There are a lot of key research issues with regard to service-oriented systems, involving service modeling and specification (Cardoso et al., 2010; De Virgilio, 2010), service selection (Sweeney et al., 2016), web service composition algorithms (Hiel & Weigand, 2010; Leitner et al., 2010), verification of composition correctness (Rai et al., 2015), and handling composition faults (Lemos et al., 2016), etc. Rather than only concentrating on functionality, recent work puts more emphasis on Quality of Services (QoS) properties (Calheiros et al., 2015). With many businesses providing same or similar services, QoS properties have become an important indicator for good services (Zhao et al., 2007). Yet, satisfying QoS requirements in service-oriented systems has proved to be more challenging than satisfying functional requirements, due to the following characteristics (Yang et al., 2011): First, QoS properties are system-level requirements which cannot be assigned directly to individual system components; instead, they need to be planned at the infrastructure-level as a whole, with their design aspects then entrusted to system components. Second, QoS properties are often interdependent and their realization in a system requires a collective and coordinated behavior of the system components and a system-level design strategy. Third, QoS properties are application-specific and their fulfillment necessarily requires a specific design approach germane to their applications. Finally, QoS properties are not only a design time concern, but also most crucially a runtime concern. Satisfying QoS properties means designing runtime mechanisms that can maintain the system’s QoS properties throughout the execution time.

Key Terms in this Chapter

Performance: The capability of the service-oriented systems to achieve its functionality well, which can be measured by the throughput and the response time.

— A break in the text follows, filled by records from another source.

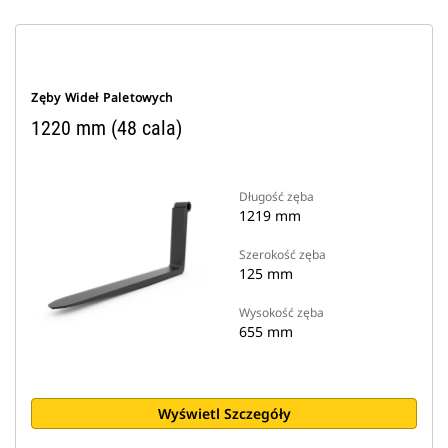
Zęby Wideł Paletowych
1220 mm (48 cala)
Długość zęba
1219 mm
Szerokość zęba
125 mm
Wysokość zęba
655 mm
Wyświetl Szczegóły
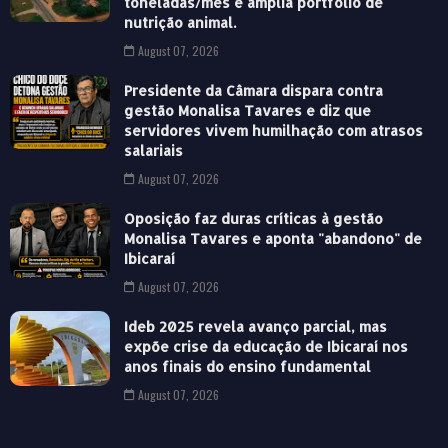
toneladas/mês e amplia portfólio de
nutrição animal.
August 07, 2026
Presidente da Câmara dispara contra
gestão Monalisa Tavares e diz que
servidores vivem humilhação com atrasos
salariais
August 07, 2026
Oposição faz duras críticas à gestão
Monalisa Tavares e aponta "abandono" de
Ibicaraí
August 07, 2026
Ideb 2025 revela avanço parcial, mas
expõe crise da educação de Ibicaraí nos
anos finais do ensino fundamental
August 07, 2026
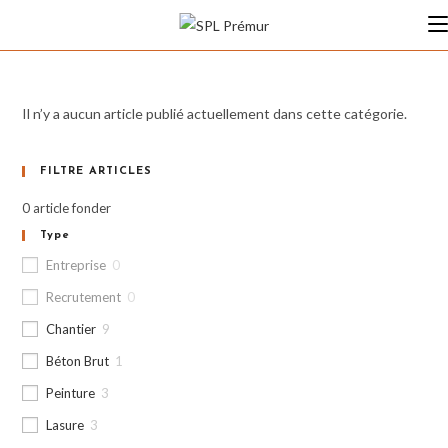
Skip
to
content
Il n’y a aucun article publié actuellement dans cette catégorie.
FILTRE ARTICLES
0
article fonder
Type
Entreprise
0
Recrutement
0
Chantier
9
Béton Brut
1
Peinture
3
Lasure
3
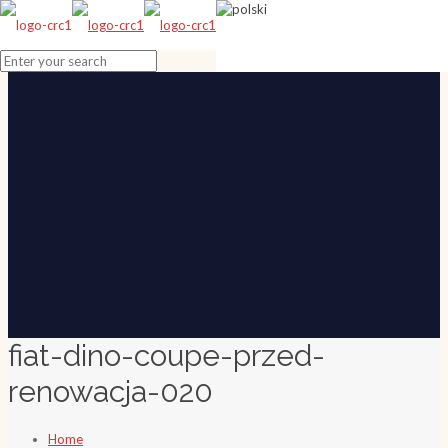
fiat-dino-coupe-przed-
renowacja-020
Home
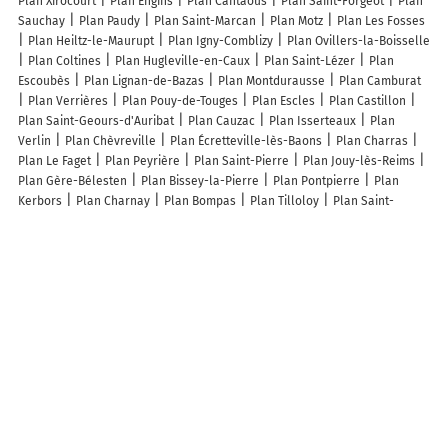
Plan Xirocourt
Plan Engins
Plan Cantaous
Plan Saint-Forgeot
Plan
Sauchay
Plan Paudy
Plan Saint-Marcan
Plan Motz
Plan Les Fosses
Plan Heiltz-le-Maurupt
Plan Igny-Comblizy
Plan Ovillers-la-Boisselle
Plan Coltines
Plan Hugleville-en-Caux
Plan Saint-Lézer
Plan
Escoubès
Plan Lignan-de-Bazas
Plan Montdurausse
Plan Camburat
Plan Verrières
Plan Pouy-de-Touges
Plan Escles
Plan Castillon
Plan Saint-Geours-d'Auribat
Plan Cauzac
Plan Isserteaux
Plan
Verlin
Plan Chèvreville
Plan Écretteville-lès-Baons
Plan Charras
Plan Le Faget
Plan Peyrière
Plan Saint-Pierre
Plan Jouy-lès-Reims
Plan Gère-Bélesten
Plan Bissey-la-Pierre
Plan Pontpierre
Plan
Kerbors
Plan Charnay
Plan Bompas
Plan Tilloloy
Plan Saint-
Bonnet
Plan Vélye
Plan Soulaures
Plan Senlis
Plan Longchamp
Plan Goersdorf
Lieux à découvrir à Batilly-en-Gâtinais
Kinesiologie des corps
Maçonnerie Du Gatinais
Mairie - Batilly-en-
Gâtinais
Elag'Tou
Fercocq Augustine Artisan
Menuiserie Martinez
SARL
Église Saint-Martin-Saint-Michel
Cimetière de Batilly-en-Gâtinais
Église Saint-Martin de Batilly-en-Gâtinais
Martin Ets
Picard Sébastien
EARL
Gomille
Pezzot Jean François
Association Rallye Yo'
La Horde
Collectif D'Acteurs Impolis
Les Enfants Du Gatinais
Julie Vaillant
Ollivier Armelle
Ecole Elémentaire
Les Lichouseries D'Arconville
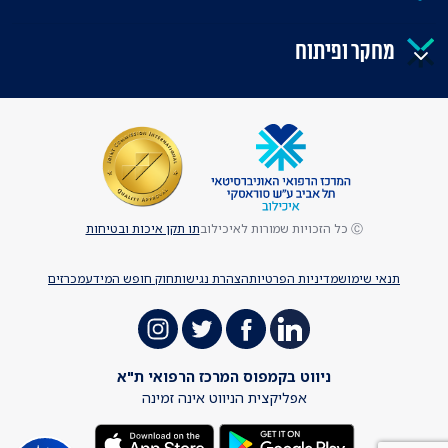
מחקר ופיתוח
Ⓒ כל הזכויות שמורות לאיכילוב
תו תקן איכות ובטיחות
תנאי שימוש
מדיניות הפרטיות
הצהרת נגישות
חוק חופש המידע
מכרזים
ניווט בקמפוס המרכז הרפואי ת"א
אפליקצית הניווט אינה זמינה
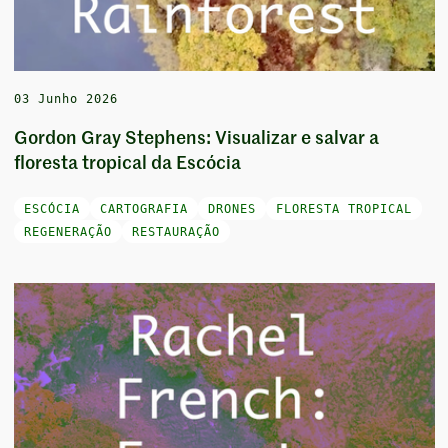
03 Junho 2026
Gordon Gray Stephens: Visualizar e salvar a
floresta tropical da Escócia
ESCÓCIA
CARTOGRAFIA
DRONES
FLORESTA TROPICAL
REGENERAÇÃO
RESTAURAÇÃO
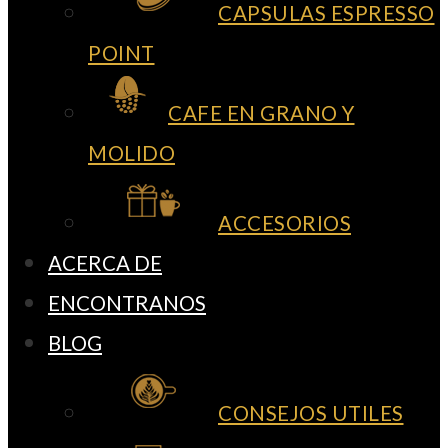
CAPSULAS ESPRESSO
POINT
CAFE EN GRANO Y
MOLIDO
ACCESORIOS
ACERCA DE
ENCONTRANOS
BLOG
CONSEJOS UTILES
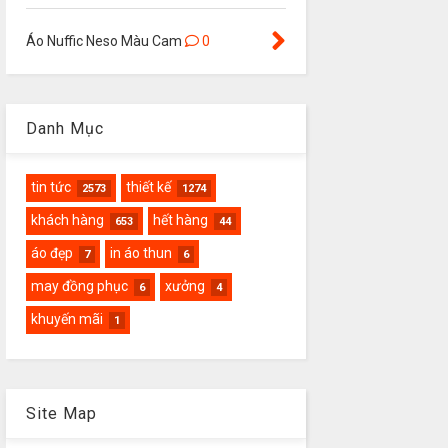
Áo Nuffic Neso Màu Cam
0
Danh Mục
tin tức
thiết kế
2573
1274
khách hàng
hết hàng
653
44
áo đẹp
in áo thun
7
6
may đồng phục
xưởng
6
4
khuyến mãi
1
Site Map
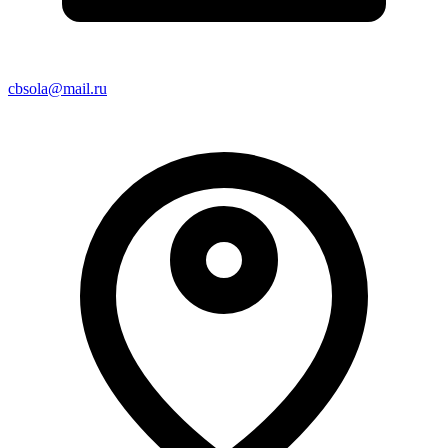
cbsola@mail.ru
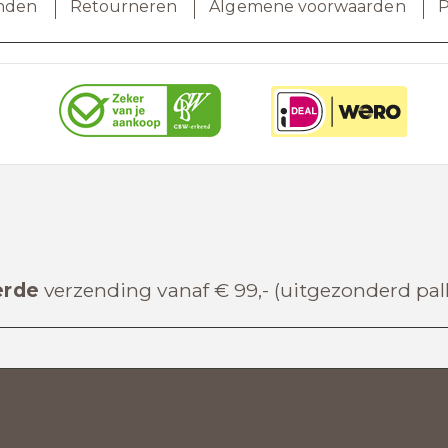
nden
Retourneren
Algemene voorwaarden
P
erde
verzending vanaf € 99,- (uitgezonderd pa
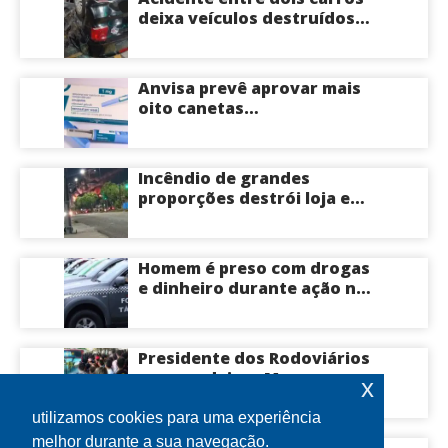
deixa veículos destruídos
em cruzamento de Manaus
Anvisa prevê aprovar mais
oito canetas
emagrecedoras até o fim
deste ano; saiba mais
Incêndio de grandes
proporções destrói loja e
mobiliza bombeiros na Zona
Norte de Manaus
Homem é preso com drogas
e dinheiro durante ação na
Compensa em Manaus
Presidente dos Rodoviários
ameaça deixar Manaus com
x
apenas 30% dos ônibus
circulando na sexta-feira
utilizamos cookies para uma experiência
(7) em plena reta eleitoral
melhor durante a sua navegação.
Idoso morre após ser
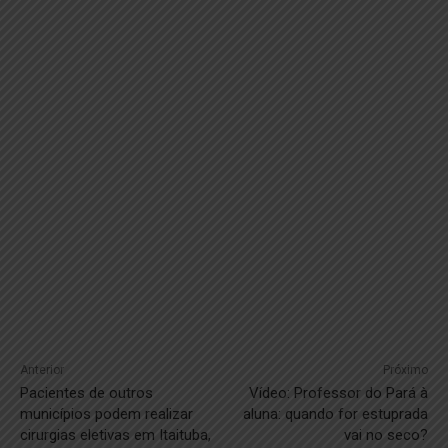
Anterior
Próximo
Pacientes de outros
Vídeo: Professor do Pará à
municípios podem realizar
aluna: quando for estuprada
cirurgias eletivas em Itaituba,
vai no seco?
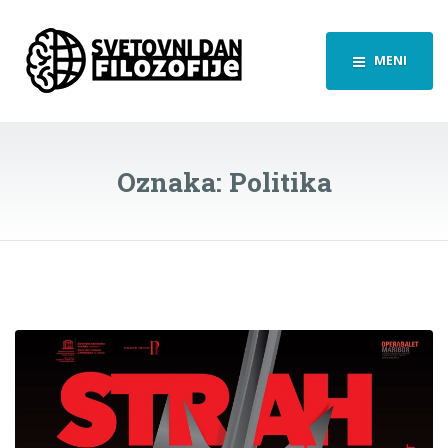
MENI
Oznaka:
Politika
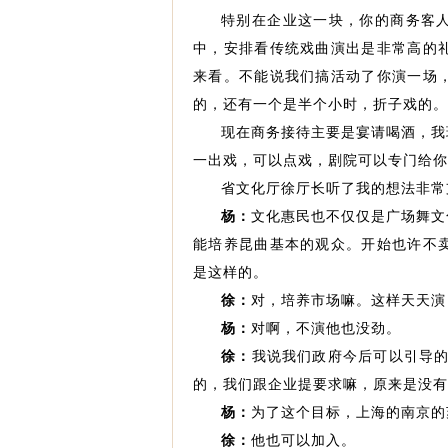
特别在企业这一块，你的商务客
中，安排看传统戏曲演出是非常高的
来看。不能说我们搞活动了你演一场
的，还有一个是半个小时，折子戏的。
现在商务接待主要是宴请喝酒，我
一出戏，可以点戏，剧院可以专门给你
省文化厅徐厅长听了我的想法非常
杨：
文化惠民也不仅仅是广场舞文
能培养昆曲基本的观众。开始也许不
是这样的。
徐：
对，培养市场嘛。这样天天演
杨：
对啊，不演他也没劲。
徐：
我说我们政府今后可以引导的
的，我们跟企业提要求嘛，原来是没有
杨：
为了这个目标，上海的南京的
徐：
他也可以加入。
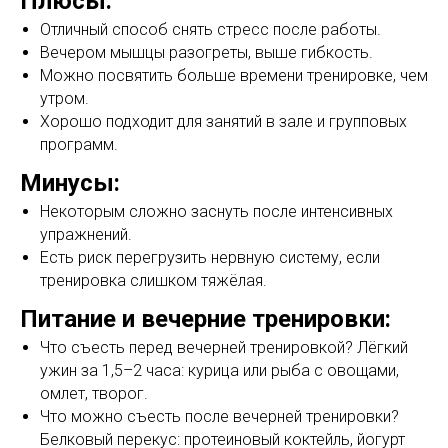
Плюсы:
Отличный способ снять стресс после работы.
Вечером мышцы разогреты, выше гибкость.
Можно посвятить больше времени тренировке, чем
утром.
Хорошо подходит для занятий в зале и групповых
программ.
Минусы:
Некоторым сложно заснуть после интенсивных
упражнений.
Есть риск перегрузить нервную систему, если
тренировка слишком тяжёлая.
Питание и вечерние тренировки:
Что съесть перед вечерней тренировкой? Лёгкий
ужин за 1,5–2 часа: курица или рыба с овощами,
омлет, творог.
Что можно съесть после вечерней тренировки?
Белковый перекус: протеиновый коктейль, йогурт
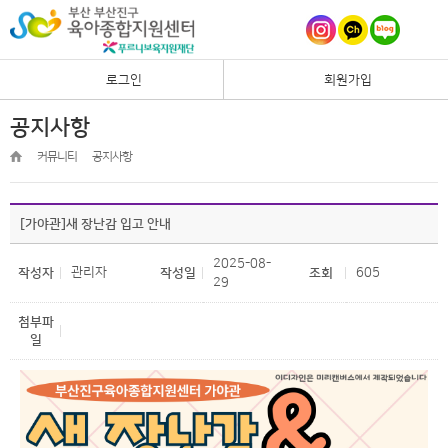
로그인
회원가입
공지사항
커뮤니티
공지사항
[가야관]새 장난감 입고 안내
2025-08-
관리자
605
작성자
작성일
조회
29
첨부파
일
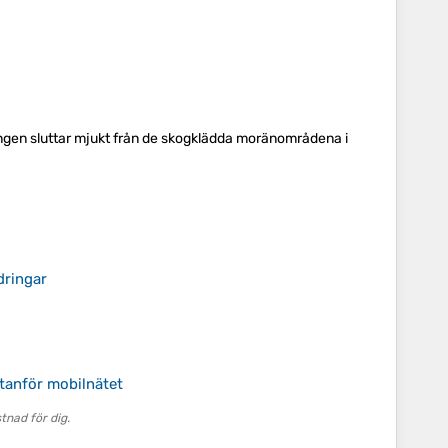
ängen sluttar mjukt från de skogklädda moränområdena i
dringar
utanför mobilnätet
nad för dig.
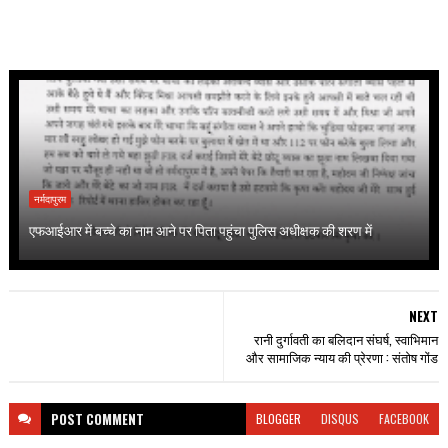
नर्मदापुरम
एफआईआर में बच्चे का नाम आने पर पिता पहुंचा पुलिस अधीक्षक की शरण में
NEXT
रानी दुर्गावती का बलिदान संघर्ष, स्वाभिमान
और सामाजिक न्याय की प्रेरणा : संतोष गोंड
POST
COMMENT
BLOGGER
DISQUS
FACEBOOK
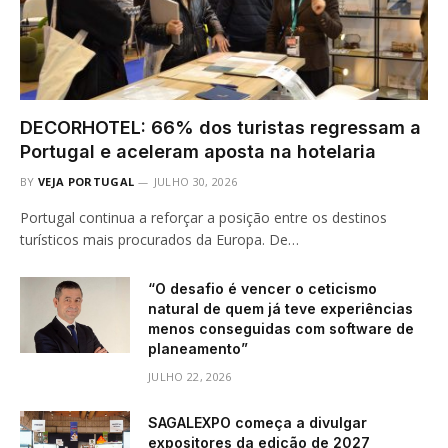
DECORHOTEL: 66% dos turistas regressam a
Portugal e aceleram aposta na hotelaria
BY
VEJA PORTUGAL
JULHO 30, 2026
Portugal continua a reforçar a posição entre os destinos
turísticos mais procurados da Europa. De…
“O desafio é vencer o ceticismo
natural de quem já teve experiências
menos conseguidas com software de
planeamento”
JULHO 22, 2026
SAGALEXPO começa a divulgar
expositores da edição de 2027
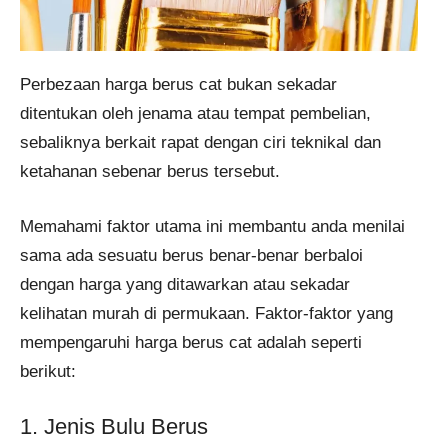
Perbezaan harga berus cat bukan sekadar
ditentukan oleh jenama atau tempat pembelian,
sebaliknya berkait rapat dengan ciri teknikal dan
ketahanan sebenar berus tersebut.
Memahami faktor utama ini membantu anda menilai
sama ada sesuatu berus benar-benar berbaloi
dengan harga yang ditawarkan atau sekadar
kelihatan murah di permukaan. Faktor-faktor yang
mempengaruhi harga berus cat adalah seperti
berikut:
1. Jenis Bulu Berus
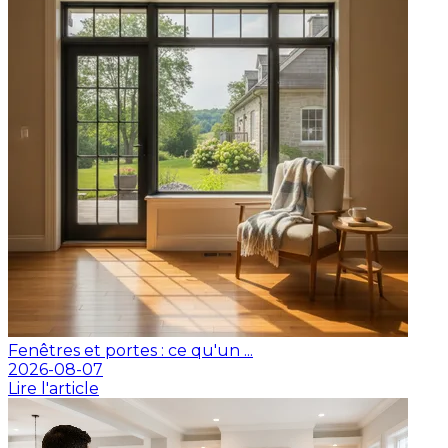
Fenêtres et portes : ce qu'un ...
2026-08-07
Lire l'article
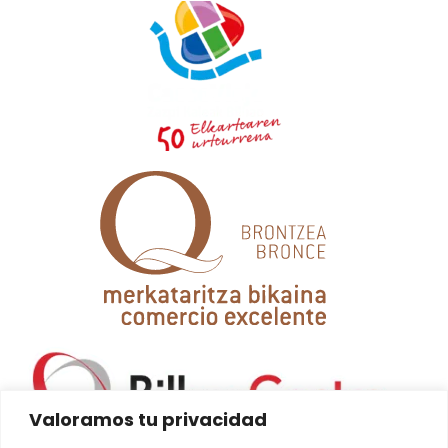
Valoramos tu privacidad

Security: The capability of the system to protect information and data.

Software as a Service: A software delivery model according to which a software vendor develops a web-based software application and then operates that application over the Internet for use by its customers.

Reliability: The probability that the service-oriented system will conform to its expected behavior throughout a period of time.

Service-Oriented System: A distributed software system based on the software delivery SaaS (Software as a Service) model.

Service-oriented computing: A new computing paradigm that delivers services that are cooperating with each other over the Internet.

Quality of Services: The capability of the service-oriented systems to achieve its non-functional goals.